WHAT THE EXERCISE ASKS: Omit all images, then repeat exactly the lines below from the one containing "entrenamiento para la" through the one containing "(1317): WPBakeryShortCode->output() #9", both ends included.

Records drawn from a dataset:
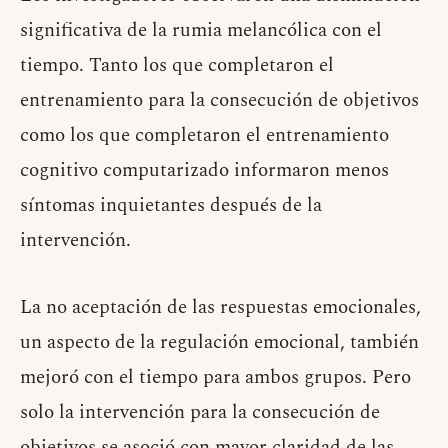
significativa de la rumia melancólica con el
tiempo. Tanto los que completaron el
entrenamiento para la consecución de objetivos
como los que completaron el entrenamiento
cognitivo computarizado informaron menos
síntomas inquietantes después de la
intervención.
La no aceptación de las respuestas emocionales,
un aspecto de la regulación emocional, también
mejoró con el tiempo para ambos grupos. Pero
solo la intervención para la consecución de
objetivos se asoció con mayor claridad de las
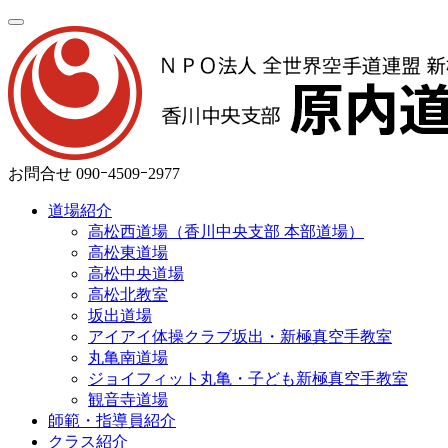
お問合せ
090ｰ4509ｰ2977
道場紹介
高松西道場（香川中央支部 本部道場）
高松東道場
高松中央道場
高松北教室
坂出道場
アイアイ体操クラブ坂出・新極真空手教室
丸亀南道場
ジョイフィット丸亀・子ども新極真空手教室
観音寺道場
師範・指導員紹介
クラス紹介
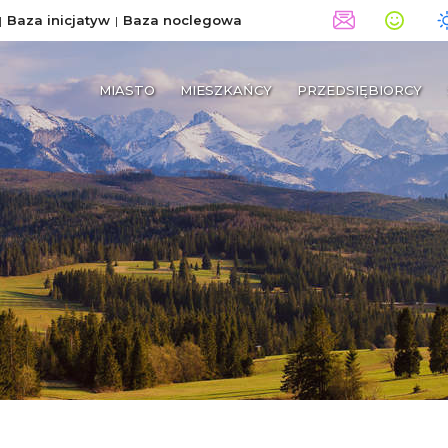
Baza inicjatyw
Baza noclegowa
MIASTO
MIESZKAŃCY
PRZEDSIĘBIORCY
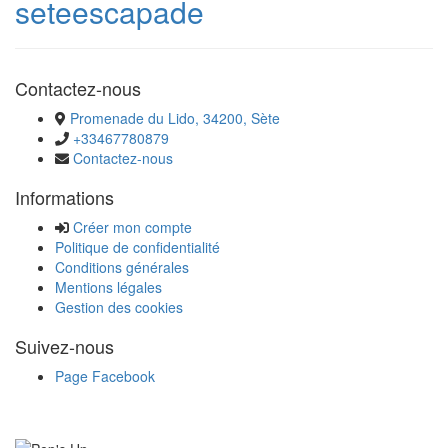
seteescapade
Contactez-nous
Promenade du Lido, 34200, Sète
+33467780879
Contactez-nous
Informations
Créer mon compte
Politique de confidentialité
Conditions générales
Mentions légales
Gestion des cookies
Suivez-nous
Page Facebook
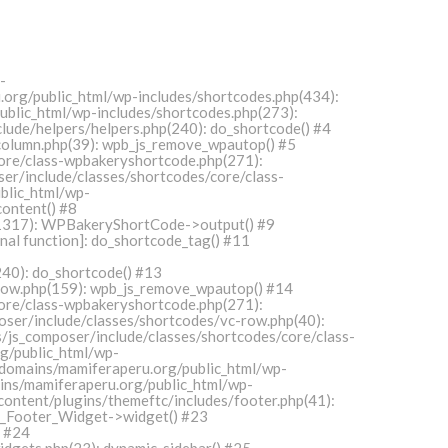
-
org/public_html/wp-includes/shortcodes.php(434):
ublic_html/wp-includes/shortcodes.php(273):
ude/helpers/helpers.php(240): do_shortcode() #4
olumn.php(39): wpb_js_remove_wpautop() #5
ore/class-wpbakeryshortcode.php(271):
r/include/classes/shortcodes/core/class-
blic_html/wp-
ontent() #8
(1317): WPBakeryShortCode->output() #9
al function]: do_shortcode_tag() #11
40): do_shortcode() #13
ow.php(159): wpb_js_remove_wpautop() #14
ore/class-wpbakeryshortcode.php(271):
ser/include/classes/shortcodes/vc-row.php(40):
s_composer/include/classes/shortcodes/core/class-
/public_html/wp-
domains/mamiferaperu.org/public_html/wp-
ins/mamiferaperu.org/public_html/wp-
ontent/plugins/themeftc/includes/footer.php(41):
c_Footer_Widget->widget() #23
) #24
gets.php(23): dynamic_sidebar() #25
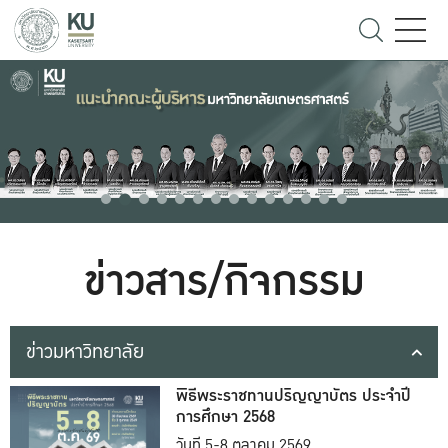
ข่าวสาร/กิจกรรม
ข่าวมหาวิทยาลัย
พิธีพระราชทานปริญญาบัตร ประจำปี
การศึกษา 2568
วันที่ 5-8 ตุลาคม 2569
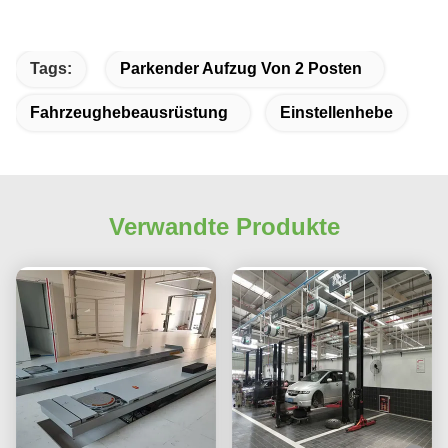
Tags:
Parkender Aufzug Von 2 Posten
Fahrzeughebeausrüstung
Einstellenhebe
Verwandte Produkte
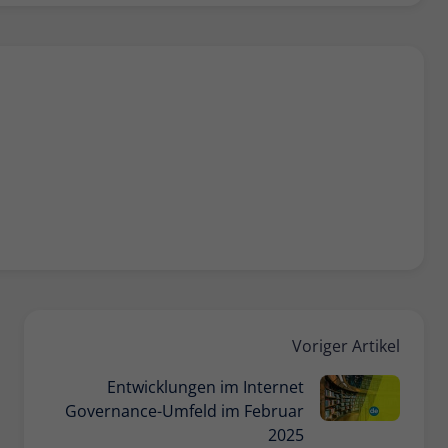
Voriger Artikel
Entwicklungen im Internet
Governance-Umfeld im Februar
2025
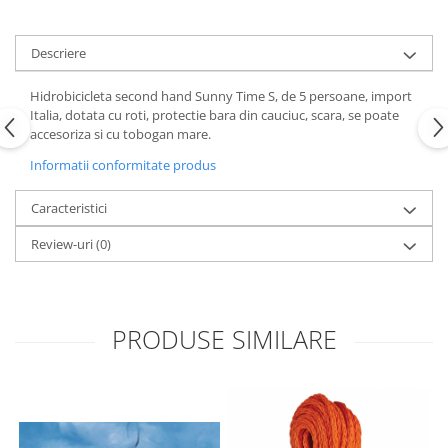
Descriere
Hidrobicicleta second hand Sunny Time S, de 5 persoane, import
Italia, dotata cu roti, protectie bara din cauciuc, scara, se poate
accesoriza si cu tobogan mare.
Informatii conformitate produs
Caracteristici
Review-uri
(0)
PRODUSE SIMILARE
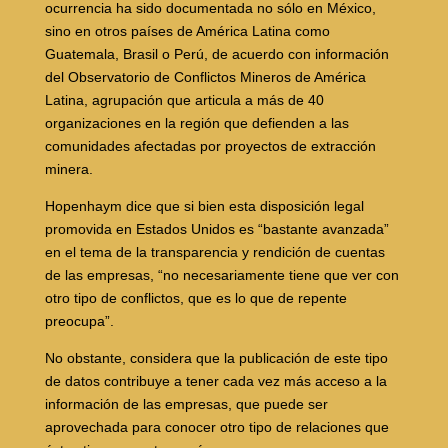
ocurrencia ha sido documentada no sólo en México,
sino en otros países de América Latina como
Guatemala, Brasil o Perú, de acuerdo con información
del Observatorio de Conflictos Mineros de América
Latina, agrupación que articula a más de 40
organizaciones en la región que defienden a las
comunidades afectadas por proyectos de extracción
minera.
Hopenhaym dice que si bien esta disposición legal
promovida en Estados Unidos es “bastante avanzada”
en el tema de la transparencia y rendición de cuentas
de las empresas, “no necesariamente tiene que ver con
otro tipo de conflictos, que es lo que de repente
preocupa”.
No obstante, considera que la publicación de este tipo
de datos contribuye a tener cada vez más acceso a la
información de las empresas, que puede ser
aprovechada para conocer otro tipo de relaciones que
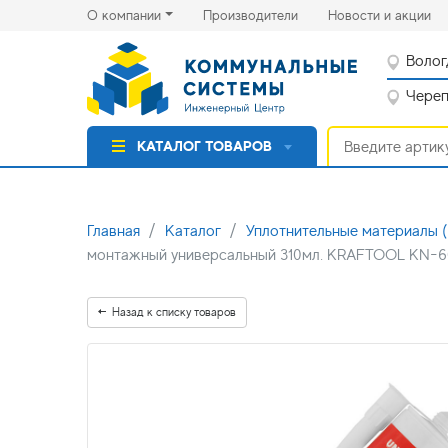
(current)
(cu
О компании
Производители
Новости и акции
Волог
Черепо
КАТАЛОГ ТОВАРОВ
Главная
Каталог
Уплотнительные материал
монтажный универсальный 310мл. KRAFTOOL KN-6
Назад к списку товаров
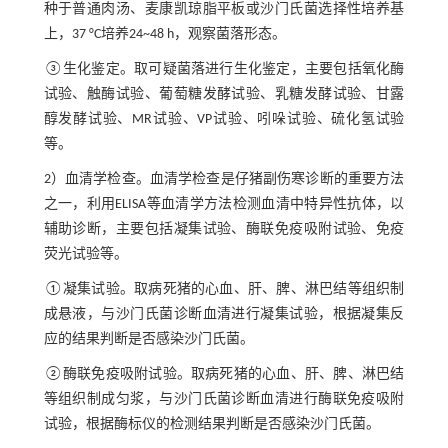
种于普通肉汤、麦康凯琼脂平板或沙门氏菌选择性培养基
上，37 °C培养24~48 h，观察菌落形态。
③生化鉴定。取可疑菌落进行生化鉴定，主要包括氧化酶
试验、触酶试验、葡萄糖发酵试验、乳糖发酵试验、甘露
醇发酵试验、MR试验、VP试验、吲哚试验、硫化氢试验
等。
2）血清学检查。血清学检查是仔猪副伤寒诊断的重要方法
之一，利用ELISA等血清学方法检测血清中特异性抗体，以
辅助诊断，主要包括凝集试验、酶联免疫吸附试验、免疫
荧光试验等。
①凝集试验。取病死猪的心血、肝、脾、淋巴结等组织制
成悬液，与沙门氏菌诊断血清进行凝集试验，根据凝集反
应的结果判断是否感染沙门氏菌。
②酶联免疫吸附试验。取病死猪的心血、肝、脾、淋巴结
等组织制成匀浆，与沙门氏菌诊断血清进行酶联免疫吸附
试验，根据酶标仪的检测结果判断是否感染沙门氏菌。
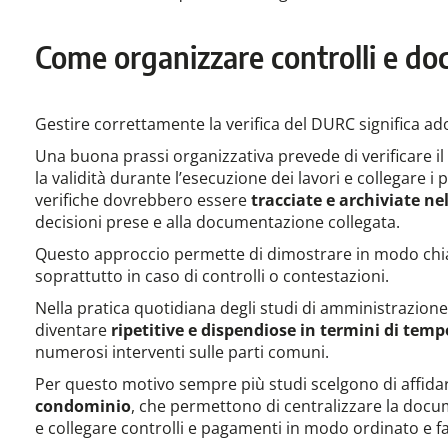
Come organizzare controlli e do
Gestire correttamente la verifica del DURC significa 
Una buona prassi organizzativa prevede di verificare i
la validità durante l’esecuzione dei lavori e collegare 
verifiche dovrebbero essere
tracciate e archiviate nel
decisioni prese e alla documentazione collegata.
Questo approccio permette di dimostrare in modo chiar
soprattutto in caso di controlli o contestazioni.
Nella pratica quotidiana degli studi di amministrazione
diventare
ripetitive e dispendiose in termini di temp
numerosi interventi sulle parti comuni.
Per questo motivo sempre più studi scelgono di affida
condominio
, che permettono di centralizzare la docume
e collegare controlli e pagamenti in modo ordinato e f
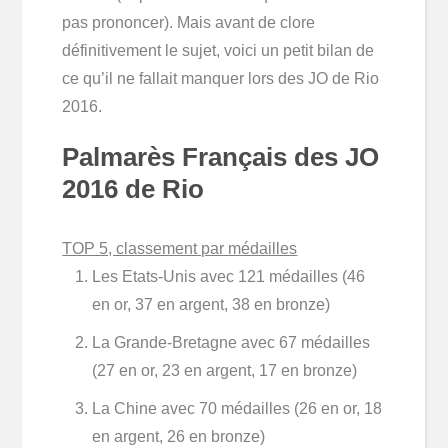
pas prononcer). Mais avant de clore
définitivement le sujet, voici un petit bilan de
ce qu’il ne fallait manquer lors des JO de Rio
2016.
Palmarès Français des JO
2016 de Rio
TOP 5, classement par médailles
Les Etats-Unis avec 121 médailles (46
en or, 37 en argent, 38 en bronze)
La Grande-Bretagne avec 67 médailles
(27 en or, 23 en argent, 17 en bronze)
La Chine avec 70 médailles (26 en or, 18
en argent, 26 en bronze)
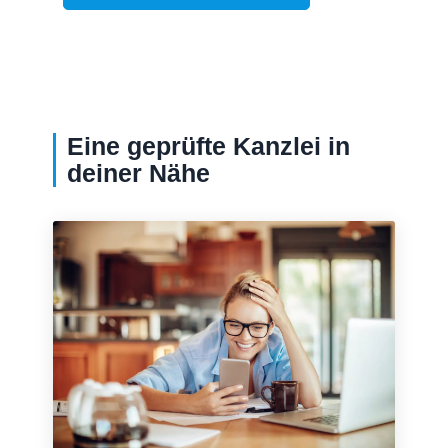
Eine geprüfte Kanzlei in
deiner Nähe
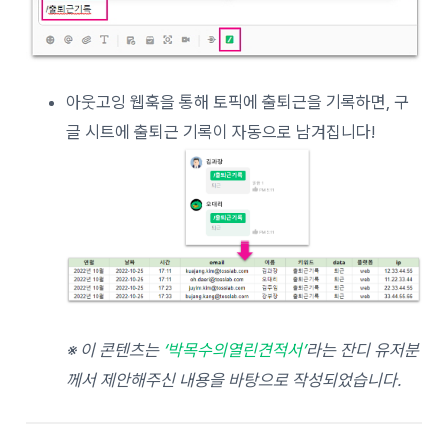
아웃고잉 웹훅을 통해 토픽에 출퇴근을 기록하면, 구
글 시트에 출퇴근 기록이 자동으로 남겨집니다!
※ 이 콘텐츠는
‘박목수의열린견적서’
라는 잔디 유저분
께서 제안해주신 내용을 바탕으로 작성되었습니다.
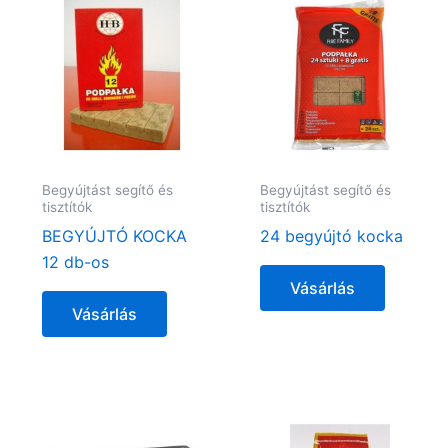
Begyújtást segítő és
Begyújtást segítő és
tisztítók
tisztítók
BEGYÚJTÓ KOCKA
24 begyújtó kocka
12 db-os
Vásárlás
Vásárlás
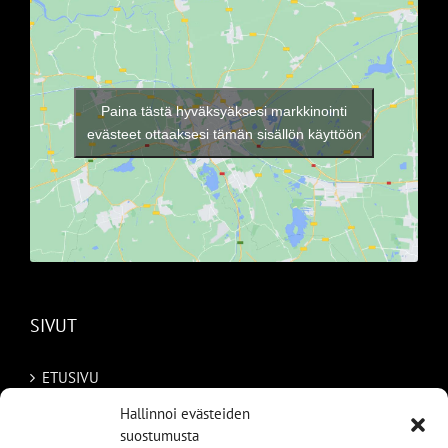
Paina tästä hyväksyäksesi markkinointi
evästeet ottaaksesi tämän sisällön käyttöön
SIVUT
ETUSIVU
Hallinnoi evästeiden
AUTOMME
suostumusta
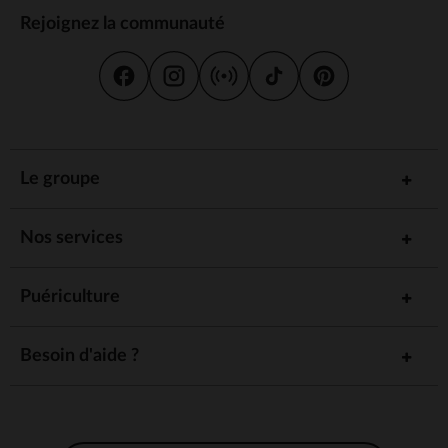
Rejoignez la communauté
Le groupe
Nos services
Puériculture
Besoin d'aide ?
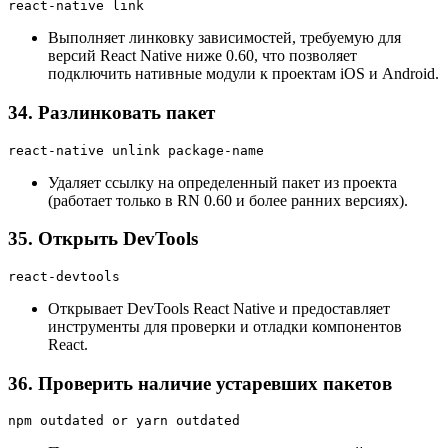
react-native link
Выполняет линковку зависимостей, требуемую для
версий React Native ниже 0.60, что позволяет
подключить нативные модули к проектам iOS и Android.
34. Разлинковать пакет
react-native unlink package-name
Удаляет ссылку на определенный пакет из проекта
(работает только в RN 0.60 и более ранних версиях).
35. Открыть DevTools
react-devtools
Открывает DevTools React Native и предоставляет
инструменты для проверки и отладки компонентов
React.
36. Проверить наличие устаревших пакетов
npm outdated or yarn outdated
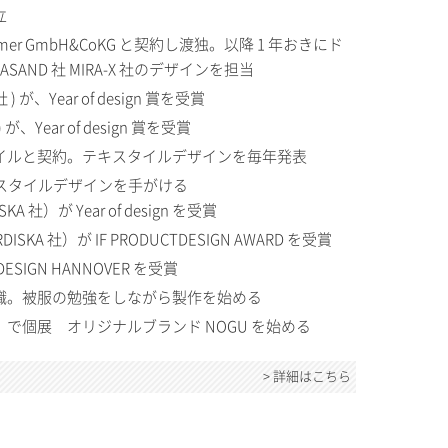
立
k Zimmer GmbH&CoKG と契約し渡独。以降 1 年おきにド
SAND 社 MIRA-X 社のデザインを担当
 社 ) が、Year of design 賞を受賞
) が、Year of design 賞を受賞
イルと契約。テキスタイルデザインを毎年発表
のテキスタイルデザインを手がける
SKA 社）が Year of design を受賞
RDISKA 社）が IF PRODUCTDESIGN AWARD を受賞
M DESIGN HANNOVER を受賞
職。被服の勉強をしながら製作を始める
で個展 オリジナルブランド NOGU を始める
> 詳細はこちら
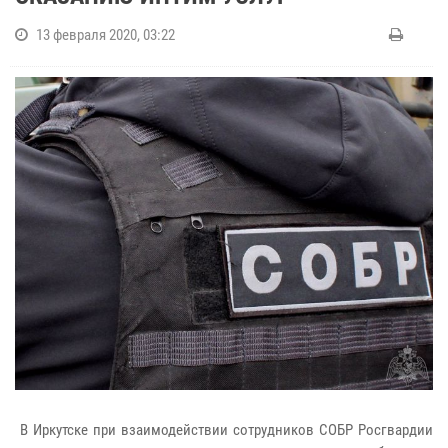
13 февраля 2020, 03:22
В Иркутске при взаимодействии сотрудников СОБР Росгвардии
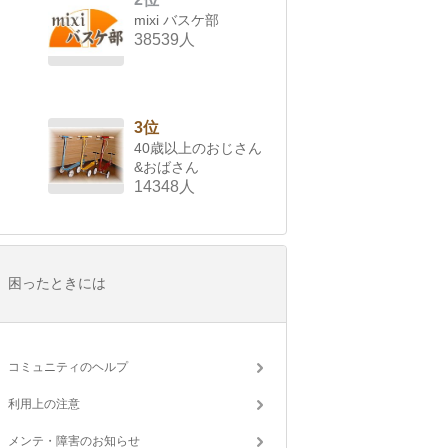
mixi バスケ部
38539人
3位
40歳以上のおじさん
&おばさん
14348人
困ったときには
コミュニティのヘルプ
利用上の注意
メンテ・障害のお知らせ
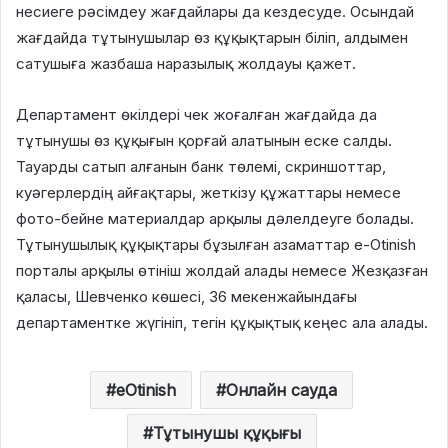
несиеге рәсімдеу жағдайлары да кездесуде. Осындай
жағдайда тұтынушылар өз құқықтарын біліп, алдымен
сатушыға жазбаша наразылық жолдауы қажет.
Департамент өкілдері чек жоғалған жағдайда да
тұтынушы өз құқығын қорғай алатынын еске салды.
Тауарды сатып алғанын банк төлемі, скриншоттар,
куәгерлердің айғақтары, жеткізу құжаттары немесе
фото-бейне материалдар арқылы дәлелдеуге болады.
Тұтынушылық құқықтары бұзылған азаматтар e-Otinish
порталы арқылы өтініш жолдай алады немесе Жезқазған
қаласы, Шевченко көшесі, 36 мекенжайындағы
департаментке жүгініп, тегін құқықтық кеңес ала алады.
eOtinish
Онлайн сауда
Тұтынушы құқығы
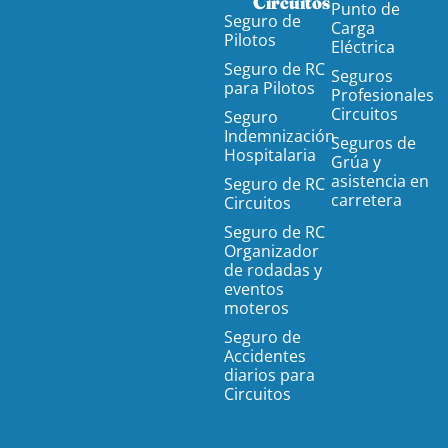
Circuitos
Punto de
Seguro de
Carga
Pilotos
Eléctrica
Seguro de RC
Seguros
para Pilotos
Profesionales
Circuitos
Seguro
Indemnización
Seguros de
Hospitalaria
Grúa y
asistencia en
Seguro de RC
carretera
Circuitos
Seguro de RC
Organizador
de rodadas y
eventos
moteros
Seguro de
Accidentes
diarios para
Circuitos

TASK OUTPUT:
entrenamiento para la consecución de objetivos
como los que completaron el entrenamiento
cognitivo computarizado informaron menos
síntomas inquietantes después de la
intervención.
La no aceptación de las respuestas emocionales,
un aspecto de la regulación emocional, también
mejoró con el tiempo para ambos grupos. Pero
solo la intervención para la consecución de
objetivos se asoció con mayor claridad de las
お問合せ
090ｰ4509ｰ2977
道場紹介
高松西道場（香川中央支部 本部道場）
高松東道場
高松中央道場
高松北教室
坂出道場
アイアイ体操クラブ坂出・新極真空手教室
丸亀南道場
ジョイフィット丸亀・子ども新極真空手教室
観音寺道場
師範・指導員紹介
クラス紹介
Baza inicjatyw
Baza noclegowa
MIASTO
MIESZKAŃCY
PRZEDSIĘBIORCY
seteescapade
Contactez-nous
Promenade du Lido, 34200, Sète
+33467780879
Contactez-nous
Informations
Créer mon compte
Politique de confidentialité
Conditions générales
Mentions légales
Gestion des cookies
Suivez-nous
Page Facebook
-
org/public_html/wp-includes/shortcodes.php(434):
ublic_html/wp-includes/shortcodes.php(273):
ude/helpers/helpers.php(240): do_shortcode() #4
olumn.php(39): wpb_js_remove_wpautop() #5
ore/class-wpbakeryshortcode.php(271):
r/include/classes/shortcodes/core/class-
blic_html/wp-
ontent() #8
(1317): WPBakeryShortCode->output() #9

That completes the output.